## About this exercise
Only lines holding "labels" are wanted; copy each of them from the records below.

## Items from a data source
........
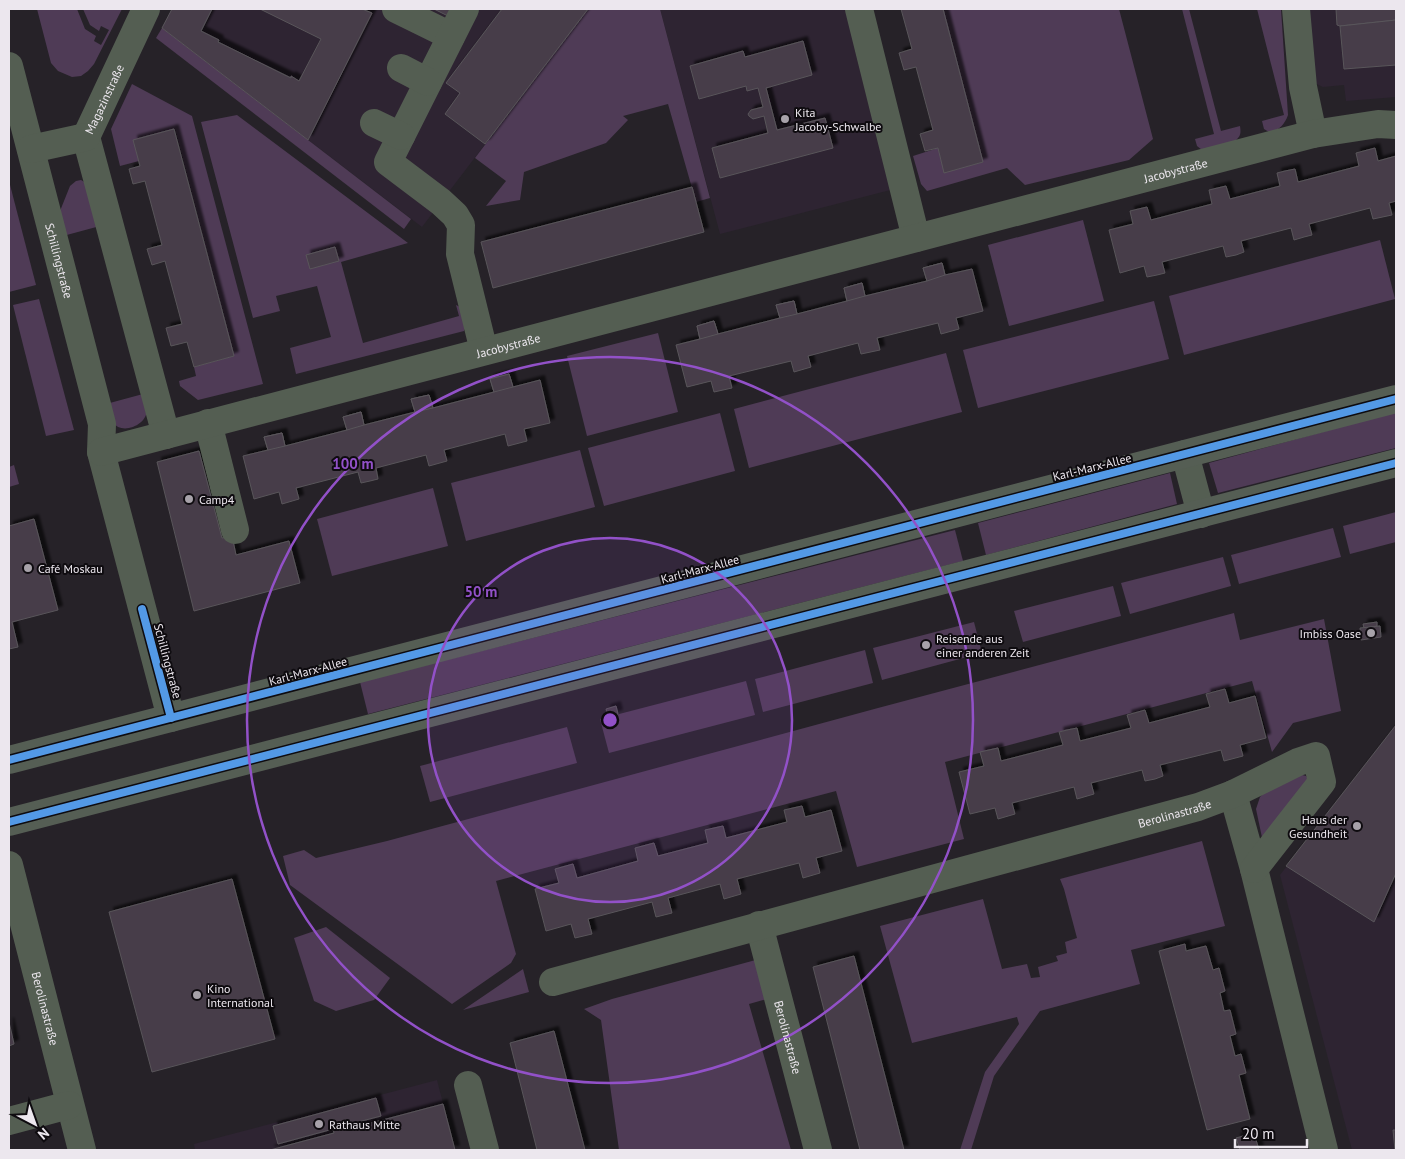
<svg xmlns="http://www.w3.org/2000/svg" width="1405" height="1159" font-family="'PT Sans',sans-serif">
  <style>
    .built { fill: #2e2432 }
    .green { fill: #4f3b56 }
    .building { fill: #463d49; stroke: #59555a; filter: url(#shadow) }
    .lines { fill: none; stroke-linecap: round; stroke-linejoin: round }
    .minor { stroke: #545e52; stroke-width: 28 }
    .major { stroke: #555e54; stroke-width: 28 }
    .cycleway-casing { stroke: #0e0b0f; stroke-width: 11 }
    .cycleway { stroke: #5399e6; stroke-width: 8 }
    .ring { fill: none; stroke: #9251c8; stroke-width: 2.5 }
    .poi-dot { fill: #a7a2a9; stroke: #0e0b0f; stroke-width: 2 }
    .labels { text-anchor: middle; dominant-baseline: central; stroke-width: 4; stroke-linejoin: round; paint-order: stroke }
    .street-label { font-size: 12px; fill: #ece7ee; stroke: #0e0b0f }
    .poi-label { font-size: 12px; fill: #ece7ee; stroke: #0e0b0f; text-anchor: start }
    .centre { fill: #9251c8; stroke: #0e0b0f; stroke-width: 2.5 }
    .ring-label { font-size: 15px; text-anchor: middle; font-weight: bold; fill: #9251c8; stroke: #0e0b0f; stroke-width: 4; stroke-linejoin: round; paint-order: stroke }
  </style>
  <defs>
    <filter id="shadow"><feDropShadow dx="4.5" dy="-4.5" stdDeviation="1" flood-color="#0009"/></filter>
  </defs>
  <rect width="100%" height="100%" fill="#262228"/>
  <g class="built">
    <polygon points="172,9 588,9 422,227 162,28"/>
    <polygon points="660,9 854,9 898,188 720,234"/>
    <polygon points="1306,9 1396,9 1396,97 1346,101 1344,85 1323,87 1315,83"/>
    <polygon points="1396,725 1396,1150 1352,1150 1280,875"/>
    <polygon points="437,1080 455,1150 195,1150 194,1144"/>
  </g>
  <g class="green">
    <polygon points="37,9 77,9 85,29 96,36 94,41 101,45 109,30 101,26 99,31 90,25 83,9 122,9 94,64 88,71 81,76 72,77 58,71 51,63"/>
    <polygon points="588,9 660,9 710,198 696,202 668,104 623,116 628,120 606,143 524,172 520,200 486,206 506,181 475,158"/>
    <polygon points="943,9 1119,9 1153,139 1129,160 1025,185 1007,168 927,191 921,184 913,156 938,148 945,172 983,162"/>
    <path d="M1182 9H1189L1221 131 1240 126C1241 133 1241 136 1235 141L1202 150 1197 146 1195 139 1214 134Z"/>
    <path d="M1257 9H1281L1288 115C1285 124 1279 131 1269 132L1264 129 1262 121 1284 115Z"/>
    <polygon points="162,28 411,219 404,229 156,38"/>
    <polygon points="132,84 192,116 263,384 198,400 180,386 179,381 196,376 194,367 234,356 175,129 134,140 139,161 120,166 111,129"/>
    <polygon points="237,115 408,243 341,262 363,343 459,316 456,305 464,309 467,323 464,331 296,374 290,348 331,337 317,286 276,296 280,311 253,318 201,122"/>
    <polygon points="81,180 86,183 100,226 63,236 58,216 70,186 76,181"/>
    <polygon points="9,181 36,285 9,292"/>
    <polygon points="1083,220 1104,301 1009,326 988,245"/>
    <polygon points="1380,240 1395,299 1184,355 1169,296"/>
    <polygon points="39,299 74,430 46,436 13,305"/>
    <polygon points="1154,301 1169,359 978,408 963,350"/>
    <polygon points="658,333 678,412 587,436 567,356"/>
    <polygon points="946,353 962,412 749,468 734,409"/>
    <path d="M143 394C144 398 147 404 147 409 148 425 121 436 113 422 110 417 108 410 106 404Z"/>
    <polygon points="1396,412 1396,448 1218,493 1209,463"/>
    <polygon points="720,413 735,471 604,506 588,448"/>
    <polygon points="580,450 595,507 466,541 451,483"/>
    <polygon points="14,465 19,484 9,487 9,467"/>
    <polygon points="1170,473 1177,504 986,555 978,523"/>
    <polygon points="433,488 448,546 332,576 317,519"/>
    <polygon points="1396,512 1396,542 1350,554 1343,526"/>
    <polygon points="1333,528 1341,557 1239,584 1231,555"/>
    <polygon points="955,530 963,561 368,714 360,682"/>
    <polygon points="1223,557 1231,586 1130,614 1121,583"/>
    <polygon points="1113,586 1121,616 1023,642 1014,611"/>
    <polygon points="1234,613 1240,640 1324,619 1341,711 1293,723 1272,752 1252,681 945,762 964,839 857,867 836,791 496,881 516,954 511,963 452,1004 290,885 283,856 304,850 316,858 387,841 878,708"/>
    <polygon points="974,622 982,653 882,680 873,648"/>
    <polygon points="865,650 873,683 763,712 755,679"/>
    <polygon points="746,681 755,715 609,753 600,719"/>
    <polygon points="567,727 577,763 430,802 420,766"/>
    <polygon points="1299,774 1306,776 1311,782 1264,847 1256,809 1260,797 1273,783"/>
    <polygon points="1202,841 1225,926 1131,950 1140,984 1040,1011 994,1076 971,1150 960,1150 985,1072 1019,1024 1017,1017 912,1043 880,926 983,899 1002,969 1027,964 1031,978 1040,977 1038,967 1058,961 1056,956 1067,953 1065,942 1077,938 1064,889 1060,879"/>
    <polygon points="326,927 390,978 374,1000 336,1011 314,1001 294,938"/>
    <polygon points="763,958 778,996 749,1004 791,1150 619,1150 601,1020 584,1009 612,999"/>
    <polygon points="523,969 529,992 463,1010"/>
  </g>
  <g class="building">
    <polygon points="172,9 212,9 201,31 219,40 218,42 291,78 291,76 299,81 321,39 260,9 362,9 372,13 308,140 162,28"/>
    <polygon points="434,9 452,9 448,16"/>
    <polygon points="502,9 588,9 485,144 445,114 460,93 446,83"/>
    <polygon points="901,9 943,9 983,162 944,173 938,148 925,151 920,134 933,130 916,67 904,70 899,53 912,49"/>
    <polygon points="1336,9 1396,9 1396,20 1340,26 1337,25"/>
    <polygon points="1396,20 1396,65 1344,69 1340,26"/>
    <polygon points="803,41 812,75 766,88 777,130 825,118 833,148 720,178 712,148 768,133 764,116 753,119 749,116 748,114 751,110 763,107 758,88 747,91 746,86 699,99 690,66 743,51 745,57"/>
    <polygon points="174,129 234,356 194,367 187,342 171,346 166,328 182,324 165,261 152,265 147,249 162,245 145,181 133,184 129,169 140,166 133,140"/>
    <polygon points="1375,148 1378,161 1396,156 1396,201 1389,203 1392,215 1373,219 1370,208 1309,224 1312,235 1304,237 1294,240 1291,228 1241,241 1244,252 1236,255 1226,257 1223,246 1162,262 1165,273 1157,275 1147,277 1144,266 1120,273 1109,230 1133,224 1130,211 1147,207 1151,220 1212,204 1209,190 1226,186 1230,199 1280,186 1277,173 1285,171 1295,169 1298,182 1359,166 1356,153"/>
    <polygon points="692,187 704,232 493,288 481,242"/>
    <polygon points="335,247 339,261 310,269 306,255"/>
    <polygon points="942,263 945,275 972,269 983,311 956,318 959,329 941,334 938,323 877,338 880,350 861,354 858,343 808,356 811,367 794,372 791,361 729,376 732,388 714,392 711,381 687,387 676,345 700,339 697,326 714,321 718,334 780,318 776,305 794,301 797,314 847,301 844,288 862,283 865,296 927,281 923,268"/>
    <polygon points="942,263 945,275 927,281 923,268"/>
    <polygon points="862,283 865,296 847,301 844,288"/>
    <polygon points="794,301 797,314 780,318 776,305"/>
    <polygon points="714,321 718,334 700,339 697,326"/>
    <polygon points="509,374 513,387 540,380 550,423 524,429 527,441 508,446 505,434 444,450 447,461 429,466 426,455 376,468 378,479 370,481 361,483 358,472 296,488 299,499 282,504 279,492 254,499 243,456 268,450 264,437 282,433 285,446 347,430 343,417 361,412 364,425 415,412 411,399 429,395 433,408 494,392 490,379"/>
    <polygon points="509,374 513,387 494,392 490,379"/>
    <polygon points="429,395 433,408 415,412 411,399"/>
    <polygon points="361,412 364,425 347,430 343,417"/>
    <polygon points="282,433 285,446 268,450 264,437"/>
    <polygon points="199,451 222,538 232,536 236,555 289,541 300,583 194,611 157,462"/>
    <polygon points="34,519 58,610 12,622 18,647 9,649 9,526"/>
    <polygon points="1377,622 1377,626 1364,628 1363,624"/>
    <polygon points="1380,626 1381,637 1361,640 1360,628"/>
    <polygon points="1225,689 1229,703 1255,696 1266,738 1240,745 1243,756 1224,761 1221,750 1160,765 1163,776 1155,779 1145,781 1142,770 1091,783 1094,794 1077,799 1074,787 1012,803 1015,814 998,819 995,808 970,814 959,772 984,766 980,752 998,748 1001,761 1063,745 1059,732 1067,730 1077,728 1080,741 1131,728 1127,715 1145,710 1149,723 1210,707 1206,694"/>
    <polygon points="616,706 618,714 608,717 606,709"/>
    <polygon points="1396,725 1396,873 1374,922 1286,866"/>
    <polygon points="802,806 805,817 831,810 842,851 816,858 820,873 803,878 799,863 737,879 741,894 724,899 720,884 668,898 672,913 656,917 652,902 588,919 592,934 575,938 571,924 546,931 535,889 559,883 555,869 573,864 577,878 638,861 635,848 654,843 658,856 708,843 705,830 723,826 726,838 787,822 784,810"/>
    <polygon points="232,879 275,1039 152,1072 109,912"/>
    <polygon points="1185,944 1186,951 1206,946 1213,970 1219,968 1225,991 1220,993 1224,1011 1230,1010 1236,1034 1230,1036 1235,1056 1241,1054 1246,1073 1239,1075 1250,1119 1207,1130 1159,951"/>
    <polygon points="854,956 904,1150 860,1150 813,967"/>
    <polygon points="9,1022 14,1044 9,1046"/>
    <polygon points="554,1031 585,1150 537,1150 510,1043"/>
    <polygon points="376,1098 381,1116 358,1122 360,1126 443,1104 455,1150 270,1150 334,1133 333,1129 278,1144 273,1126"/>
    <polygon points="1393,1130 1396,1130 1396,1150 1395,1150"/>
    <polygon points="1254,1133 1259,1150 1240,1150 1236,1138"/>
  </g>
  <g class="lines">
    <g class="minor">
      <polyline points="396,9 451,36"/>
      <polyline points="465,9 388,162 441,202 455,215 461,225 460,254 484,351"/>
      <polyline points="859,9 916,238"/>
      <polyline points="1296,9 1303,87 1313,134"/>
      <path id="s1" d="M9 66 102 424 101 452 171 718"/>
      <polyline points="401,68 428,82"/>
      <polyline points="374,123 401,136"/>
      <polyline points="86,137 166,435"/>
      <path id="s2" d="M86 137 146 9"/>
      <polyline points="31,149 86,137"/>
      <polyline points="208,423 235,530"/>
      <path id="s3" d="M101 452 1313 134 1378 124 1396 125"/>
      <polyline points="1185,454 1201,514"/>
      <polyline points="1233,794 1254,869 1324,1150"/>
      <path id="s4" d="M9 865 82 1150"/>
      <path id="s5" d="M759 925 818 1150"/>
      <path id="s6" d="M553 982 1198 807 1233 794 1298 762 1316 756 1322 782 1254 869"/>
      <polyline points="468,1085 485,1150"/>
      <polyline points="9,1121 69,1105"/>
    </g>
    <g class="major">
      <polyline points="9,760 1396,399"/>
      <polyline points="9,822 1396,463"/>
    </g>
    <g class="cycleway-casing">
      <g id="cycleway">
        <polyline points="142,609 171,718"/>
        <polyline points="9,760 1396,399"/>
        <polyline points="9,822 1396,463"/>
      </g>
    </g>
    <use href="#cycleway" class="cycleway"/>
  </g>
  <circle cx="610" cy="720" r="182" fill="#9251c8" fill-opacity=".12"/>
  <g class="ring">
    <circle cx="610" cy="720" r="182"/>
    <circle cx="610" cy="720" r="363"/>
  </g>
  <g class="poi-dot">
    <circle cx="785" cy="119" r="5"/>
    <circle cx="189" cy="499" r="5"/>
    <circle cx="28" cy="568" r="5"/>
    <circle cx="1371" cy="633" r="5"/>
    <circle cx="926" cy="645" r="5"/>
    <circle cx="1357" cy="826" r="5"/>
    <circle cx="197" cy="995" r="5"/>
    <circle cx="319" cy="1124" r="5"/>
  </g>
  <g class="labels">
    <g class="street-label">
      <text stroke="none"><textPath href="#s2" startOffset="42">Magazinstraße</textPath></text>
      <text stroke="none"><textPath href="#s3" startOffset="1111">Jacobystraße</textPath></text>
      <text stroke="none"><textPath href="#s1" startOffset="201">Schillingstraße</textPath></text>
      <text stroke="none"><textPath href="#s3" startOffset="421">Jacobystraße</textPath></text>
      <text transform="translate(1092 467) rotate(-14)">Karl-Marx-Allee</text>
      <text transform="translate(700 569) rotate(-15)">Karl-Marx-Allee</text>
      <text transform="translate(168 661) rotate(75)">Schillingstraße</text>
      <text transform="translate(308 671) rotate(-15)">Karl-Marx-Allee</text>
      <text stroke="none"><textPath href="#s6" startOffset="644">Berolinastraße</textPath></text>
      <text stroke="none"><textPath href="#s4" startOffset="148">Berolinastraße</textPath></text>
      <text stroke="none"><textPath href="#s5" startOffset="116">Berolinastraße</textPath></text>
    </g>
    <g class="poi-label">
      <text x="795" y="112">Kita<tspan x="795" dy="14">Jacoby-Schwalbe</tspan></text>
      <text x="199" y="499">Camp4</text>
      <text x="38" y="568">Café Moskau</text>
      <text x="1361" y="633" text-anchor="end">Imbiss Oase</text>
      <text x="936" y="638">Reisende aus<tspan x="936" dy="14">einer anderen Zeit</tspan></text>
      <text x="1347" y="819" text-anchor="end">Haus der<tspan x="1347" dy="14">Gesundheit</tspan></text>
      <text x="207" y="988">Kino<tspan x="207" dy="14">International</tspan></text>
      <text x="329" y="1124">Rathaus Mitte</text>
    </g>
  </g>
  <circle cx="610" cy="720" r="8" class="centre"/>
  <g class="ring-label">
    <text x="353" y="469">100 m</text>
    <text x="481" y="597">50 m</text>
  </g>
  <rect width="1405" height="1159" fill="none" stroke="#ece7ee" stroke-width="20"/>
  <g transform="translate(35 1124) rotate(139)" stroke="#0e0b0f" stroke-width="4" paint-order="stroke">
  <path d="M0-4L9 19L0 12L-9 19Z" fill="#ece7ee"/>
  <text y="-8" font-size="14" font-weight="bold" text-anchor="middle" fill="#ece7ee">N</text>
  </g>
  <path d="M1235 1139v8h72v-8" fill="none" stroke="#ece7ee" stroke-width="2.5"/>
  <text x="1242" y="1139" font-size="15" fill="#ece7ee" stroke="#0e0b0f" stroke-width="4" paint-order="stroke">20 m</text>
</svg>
........
## Response to the exercise
    .labels { text-anchor: middle; dominant-baseline: central; stroke-width: 4; stroke-linejoin: round; paint-order: stroke }
  <g class="labels">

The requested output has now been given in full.